WRHM
- Lancaster, South Carolina; United States;
- Broadcast area: Rock Hill, South Carolina
- Frequency: 107.1 MHz (HD Radio)
- Branding: Interstate 107

Programming
- Format: Country music; HD2: Contemporary Christian "104.1 The Bridge"; HD3: 90s hits "90s on 94.3";
- Affiliations: Compass Media Networks

Ownership
- Owner: Our Three Sons Broadcasting, LLP

History
- First air date: July 27, 1964
- Former call signs: WLCM-FM (1964–1974) WPAJ-FM (1974–1987)
- Call sign meaning: Rock Hill Music

Technical information
- Licensing authority: FCC
- Facility ID: 50776
- Class: A
- ERP: 2,400 watts
- HAAT: 159.8 meters
- Translators: 104.1 W281BE (Fort Mill, relays HD2) 94.3 W232AX (Rock Hill, relays HD3)
- Repeater: 107.3 WVSZ (Chesterfield)

Links
- Public license information: Public file; LMS;
- Webcast: Listen Live Listen Live (HD2) Listen Live (HD3)
- Website: interstate107.com 1041thebridge.com

= WRHM =

Radio station in Lancaster–Rock Hill, South Carolina

WRHM (107.1 FM) is the flagship station of Interstate 107, the branding of two country music format stations in Rock Hill, South Carolina (107.1 WRHM) and Chesterfield, South Carolina (107.3 FM WVSZ).

==About==
Officially licensed to Lancaster, South Carolina, Interstate 107 broadcasts from the WRHI/WRHM studios at 142 North Confederate Ave. near Downtown Rock Hill. WRHM is a country music formatted station, but also airs University of South Carolina football, basketball, and baseball, as well as NFL and college basketball games from Westwood One. Interstate 107 also carries NASCAR races from the Motor Racing Network and the Performance Racing Network.

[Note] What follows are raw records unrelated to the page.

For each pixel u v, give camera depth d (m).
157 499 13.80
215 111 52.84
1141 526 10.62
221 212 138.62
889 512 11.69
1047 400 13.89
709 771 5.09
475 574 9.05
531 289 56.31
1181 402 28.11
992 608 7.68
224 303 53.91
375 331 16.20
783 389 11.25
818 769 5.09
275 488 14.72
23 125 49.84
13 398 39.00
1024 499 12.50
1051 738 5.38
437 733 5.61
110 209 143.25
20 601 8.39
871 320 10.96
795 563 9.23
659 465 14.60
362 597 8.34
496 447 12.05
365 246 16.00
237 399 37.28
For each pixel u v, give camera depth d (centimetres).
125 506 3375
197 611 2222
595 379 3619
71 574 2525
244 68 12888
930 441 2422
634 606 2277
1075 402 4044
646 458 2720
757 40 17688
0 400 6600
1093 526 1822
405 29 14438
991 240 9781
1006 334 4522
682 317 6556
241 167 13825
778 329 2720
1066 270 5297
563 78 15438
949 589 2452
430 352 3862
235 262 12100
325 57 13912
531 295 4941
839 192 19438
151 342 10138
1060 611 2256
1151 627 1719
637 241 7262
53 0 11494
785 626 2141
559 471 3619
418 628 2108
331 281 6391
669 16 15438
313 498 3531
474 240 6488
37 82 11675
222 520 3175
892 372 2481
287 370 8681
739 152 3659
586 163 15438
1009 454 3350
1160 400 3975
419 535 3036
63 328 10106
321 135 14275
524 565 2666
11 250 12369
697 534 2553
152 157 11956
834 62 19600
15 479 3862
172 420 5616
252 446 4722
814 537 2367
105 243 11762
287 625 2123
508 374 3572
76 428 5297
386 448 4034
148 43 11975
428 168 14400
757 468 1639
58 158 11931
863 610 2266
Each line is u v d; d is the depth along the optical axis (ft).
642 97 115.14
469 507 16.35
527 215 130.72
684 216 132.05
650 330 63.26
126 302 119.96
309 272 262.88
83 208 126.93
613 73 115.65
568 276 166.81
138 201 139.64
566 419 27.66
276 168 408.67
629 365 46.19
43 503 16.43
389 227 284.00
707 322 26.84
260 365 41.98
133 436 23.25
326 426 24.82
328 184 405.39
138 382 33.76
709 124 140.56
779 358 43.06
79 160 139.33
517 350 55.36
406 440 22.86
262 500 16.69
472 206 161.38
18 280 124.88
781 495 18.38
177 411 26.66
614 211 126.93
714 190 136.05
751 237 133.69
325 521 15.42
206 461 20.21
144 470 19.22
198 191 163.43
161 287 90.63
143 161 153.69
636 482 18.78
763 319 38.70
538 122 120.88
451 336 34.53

WRHM operates at a relatively modest 2,400 watts from a somewhat short (by modern broadcasting standards) 524 ft tower on the northern tip of Lancaster County. Despite this, WRHM provides at least secondary coverage to the southern portion of the Charlotte metro area, including much of Charlotte proper. This is because its transmitter is located near the North Carolina line. It thus provides much of the Charlotte area with a second option for Westwood One sports programming when Charlotte's WFNZ-FM is unable to air it due to programming conflicts. Additionally, it provides most of the South Carolina side of the Charlotte area with a clear signal for NASCAR, since Charlotte's WEND provides only secondary coverage to most of this area.

==Simulcast==
WRHM programming is also simulcast on WVSZ, licensed to Chesterfield, South Carolina. WVSZ's main studio is that of WCRE AM in Cheraw, South Carolina.

==HD channel==
The HD2 channel airs a Contemporary Christian format known as "The Bridge." It is relayed on translator W281BE.

==History==
WRHM was called WLCM-FM and WPAJ when it was in Lancaster, and the format was soft adult contemporary. The station aired Atlanta Braves baseball.